Le corps et l’esprit

« Frappe du gauche ! frappe des deux mains/Avance toujours ! avance !/Fais gaffe au contre ! serre bien les poings ! Avance toujours ! avance ! », chantait le boxeur baroudeur Bernard Lavilliers dans 15e round.

Hirachidine a vite avancé, un Bac L en poche, il s’installe dans le Sud-Ouest et décroche sa licence de Sciences et techniques des activités physiques et sportives (STAPS). À l’époque, les débouchés dans la filière semblent se refermer. On lui parle de l’armée. Le jeune mahorais s’engage sous les drapeaux, il a déjà l’esprit du corps. « J’ai rapidement fait l’association de la boxe et de l’armée : le goût de l’effort et la rigueur», analyse celui qui se décrit d’un tempérament très calme.

Une double détermination qui lui permet de progresser constamment dans son sport. En 2008, il devient champion élite B de boxe française. Il est dans le circuit pro. « Quand tu es pro dans une discipline de la boxe, surtout avec les pieds et les poings comme la boxe française, tu passes directement au même niveau dans les autres disciplines », explique Hirachidine. Repasser en amateur pourrait faire mal aux challengers… La preuve : en 2009, Hirachidine devient champion d’Europe en Full-Contact, un an après son titre en savate ! Ceinture VXS autour de la taille en 2010, il a sa carte pour participer au Championnat du monde, excusez du peu. Le dada actuel du caporal Saindou, c’est le kick-boxing. Des talents transdisciplinaires pour le transboxeur qui lui ont valu déjà 5 titres de champion de France.

P1040037En décembre prochain à Bordeaux, il mènera le combat de sa carrière, en jeu : la ceinture mondiale de kick-boxing.
Pour une bonne préparation, rien ne vaut un retour au pays. Le M’tasperois d’origine vient de passer trois mois à Mayotte, profitant des permanences cumulables octroyées aux soldats domiens.

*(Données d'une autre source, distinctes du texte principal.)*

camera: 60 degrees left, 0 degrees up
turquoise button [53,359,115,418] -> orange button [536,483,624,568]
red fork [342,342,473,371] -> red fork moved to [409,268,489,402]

Hirachidine est militaire. Le BSMA (bataillon de service militaire adapté) dispose d’une salle d’entrainement. Le sportif et la structure militaire se sont tout de suite entendus. Hirachidine a été accueilli bras ouvert pour s’entraîner « C’est un sacré exemple de motivation pour les jeunes »,  lance avec admiration le capitaine Pierre-Michel Paoletti, officier supérieur adjoint au BSMA et sincèrement passionné par le parcours du Mahorais basé au 35e régiment d’artillerie parachutiste à Tarbes.

Celui qui arbore avec fierté ses origines sur son équipement floqué « Mayotte » le fait pour lui, il n’a pas de sponsoring à Mayotte.  » Je veux que les gens voient qu’il y a un mahorais à haut niveau », prône-t-il avec fierté.  Il veut servir d’exemple, mais regrette une certaine régression dans la promotion du sport sur l’île. À la fin des années 1990, lorsqu’il chausse les gants, un ring mobile permettait une véritable promotion de ce sport.  La structure – en déliquescence sur un terrain du conseil général – a, depuis longtemps, arrêté de prêcher la bonne mandale.